REQUIREMENT
Give everything from the line containing "berät und ver­tritt Sie in allen Fra­gen des" down to the end of the records, both ends included, as a numbered list with blank lines left out. Leave the pictures out of the answer.

DATA PROVIDED section start

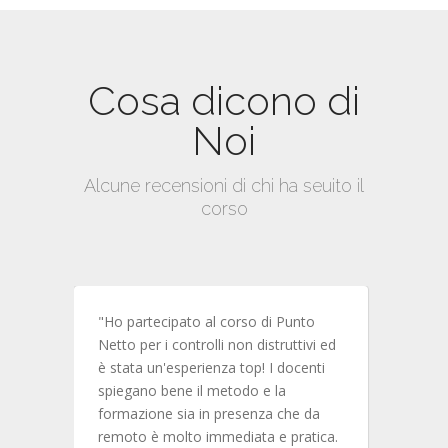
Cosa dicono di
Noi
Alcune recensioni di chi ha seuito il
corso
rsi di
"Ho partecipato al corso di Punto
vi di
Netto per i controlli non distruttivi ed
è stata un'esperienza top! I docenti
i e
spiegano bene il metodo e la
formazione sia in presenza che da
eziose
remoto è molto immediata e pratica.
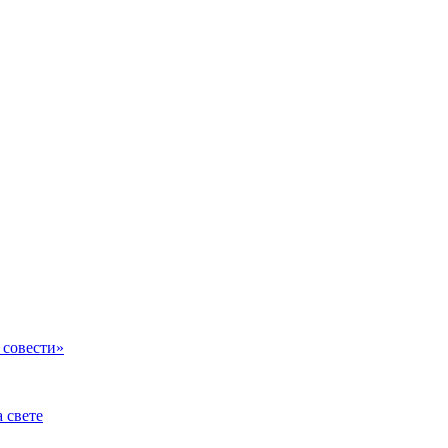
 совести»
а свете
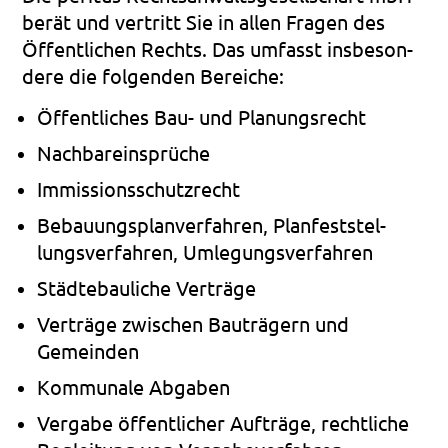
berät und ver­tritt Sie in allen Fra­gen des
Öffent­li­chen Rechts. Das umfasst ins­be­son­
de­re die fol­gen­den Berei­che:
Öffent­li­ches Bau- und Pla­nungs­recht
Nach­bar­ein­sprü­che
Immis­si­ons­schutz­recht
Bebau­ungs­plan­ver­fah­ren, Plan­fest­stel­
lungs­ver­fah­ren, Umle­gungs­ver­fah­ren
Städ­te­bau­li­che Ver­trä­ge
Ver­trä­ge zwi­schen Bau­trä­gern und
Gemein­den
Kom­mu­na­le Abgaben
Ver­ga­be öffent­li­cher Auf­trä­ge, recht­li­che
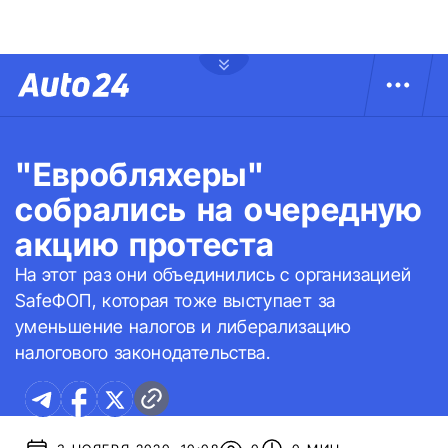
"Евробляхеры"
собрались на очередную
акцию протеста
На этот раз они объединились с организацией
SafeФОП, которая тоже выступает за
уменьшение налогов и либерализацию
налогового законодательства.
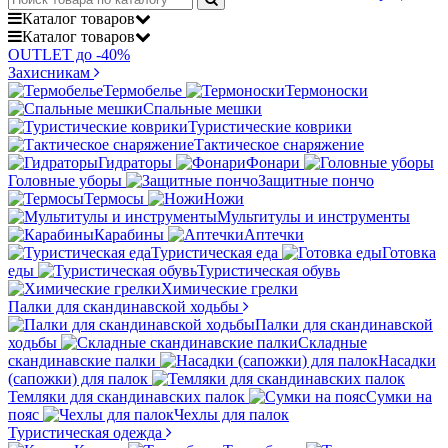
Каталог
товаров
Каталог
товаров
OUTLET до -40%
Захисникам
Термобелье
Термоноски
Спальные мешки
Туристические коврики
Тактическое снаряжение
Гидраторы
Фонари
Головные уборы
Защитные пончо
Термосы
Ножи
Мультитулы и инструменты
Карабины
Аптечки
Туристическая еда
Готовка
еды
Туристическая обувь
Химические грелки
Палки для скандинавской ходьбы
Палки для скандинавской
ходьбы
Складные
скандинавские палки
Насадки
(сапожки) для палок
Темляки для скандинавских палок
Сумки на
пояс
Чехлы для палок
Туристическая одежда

DATA PROVIDED section end

RESULT OF THE TASK
1. berät und ver­tritt Sie in allen Fra­gen des
2. Öffent­li­chen Rechts. Das umfasst ins­be­son­
3. de­re die fol­gen­den Berei­che:
4. Öffent­li­ches Bau- und Pla­nungs­recht
5. Nach­bar­ein­sprü­che
6. Immis­si­ons­schutz­recht
7. Bebau­ungs­plan­ver­fah­ren, Plan­fest­stel­
8. lungs­ver­fah­ren, Umle­gungs­ver­fah­ren
9. Städ­te­bau­li­che Ver­trä­ge
10. Ver­trä­ge zwi­schen Bau­trä­gern und
11. Gemein­den
12. Kom­mu­na­le Abgaben
13. Ver­ga­be öffent­li­cher Auf­trä­ge, recht­li­che
14. "Евробляхеры"
15. собрались на очередную
16. акцию протеста
17. На этот раз они объединились с организацией
18. SafeФОП, которая тоже выступает за
19. уменьшение налогов и либерализацию
20. налогового законодательства.
21. Каталог
22. товаров
23. Каталог
24. товаров
25. OUTLET до -40%
26. Захисникам
27. Термобелье
28. Термоноски
29. Спальные мешки
30. Туристические коврики
31. Тактическое снаряжение
32. Гидраторы
33. Фонари
34. Головные уборы
35. Защитные пончо
36. Термосы
37. Ножи
38. Мультитулы и инструменты
39. Карабины
40. Аптечки
41. Туристическая еда
42. Готовка
43. еды
44. Туристическая обувь
45. Химические грелки
46. Палки для скандинавской ходьбы
47. Палки для скандинавской
48. ходьбы
49. Складные
50. скандинавские палки
51. Насадки
52. (сапожки) для палок
53. Темляки для скандинавских палок
54. Сумки на
55. пояс
56. Чехлы для палок
57. Туристическая одежда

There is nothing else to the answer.